Visions spun in Spitfire’s head.

A cloud home, far too small for even the three ponies that lived there.

A father, slumped and nearly witless from drink.

A mother, working herself ragged to support them.

Not good enough. You’ll fail.

Her wings beat the air, trying to rise above the mist. She panted, trying to expel the foul stench from her lungs.

You’re not good enough. A Wonderbolt? Don’t make me laugh.

She flailed at the air with her hooves, as if trying to push the mist away.

Spitfire? Your mom’s had an accident. It’s bad.

She felt her body slam into the ground, and she gasped in pain, bringing more of the foulness into her lungs.

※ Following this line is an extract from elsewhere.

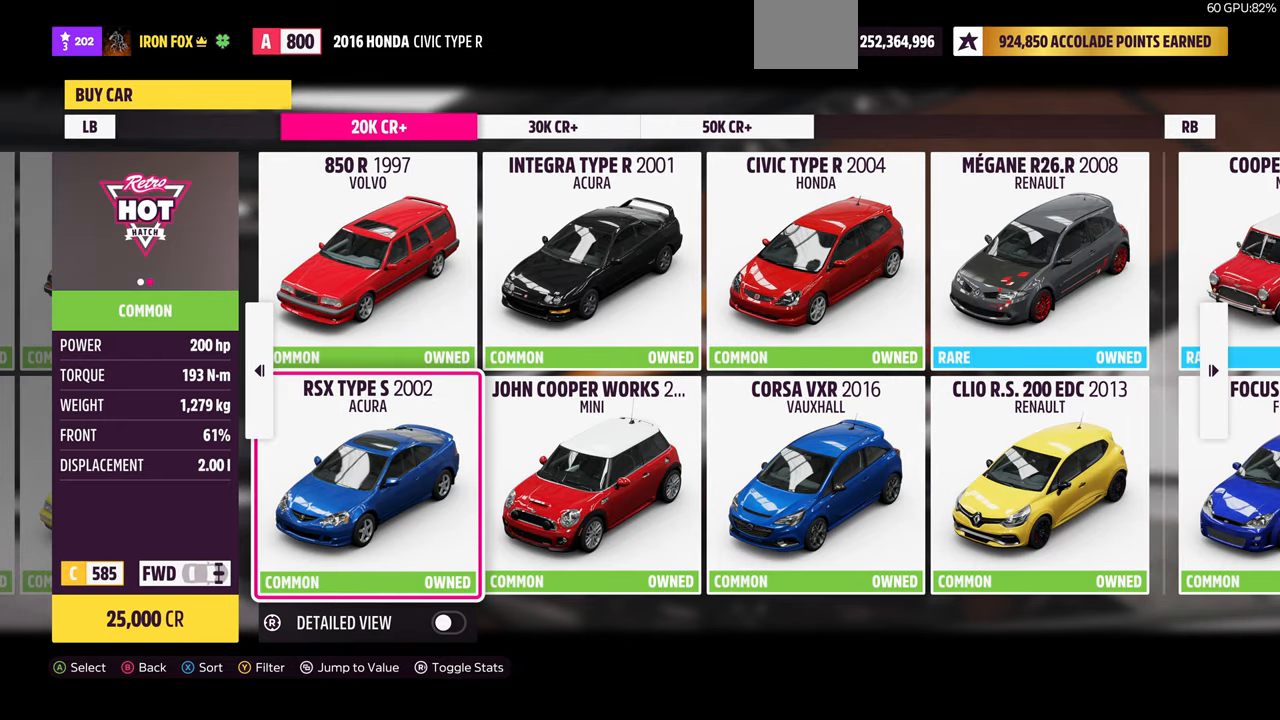
{"buttons": [], "left_stick": "center", "right_stick": "center", "events": []}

Dad? Why’d you even show up? Mom left you years ago, before…

She clawed at her face, her chest, with desperate hooves.

You’ll always be alone, now. No family. Mom dead. Dad lost in a bottle. Separated from your fans by your fame. Separated from your squad by your rank, by your duties. Always by yourself.

“Spitfire! Hold your breath, don’t breathe it in!”

The voice broke through the visions, cutting through the mist like a blast of fresh, cold air. It was Adagio’s voice.

“SISTER!” the monster shrieked from somewhere above her. “It’s SO good to SEE YOU! MERRY CHRISTMAS, Adagio!”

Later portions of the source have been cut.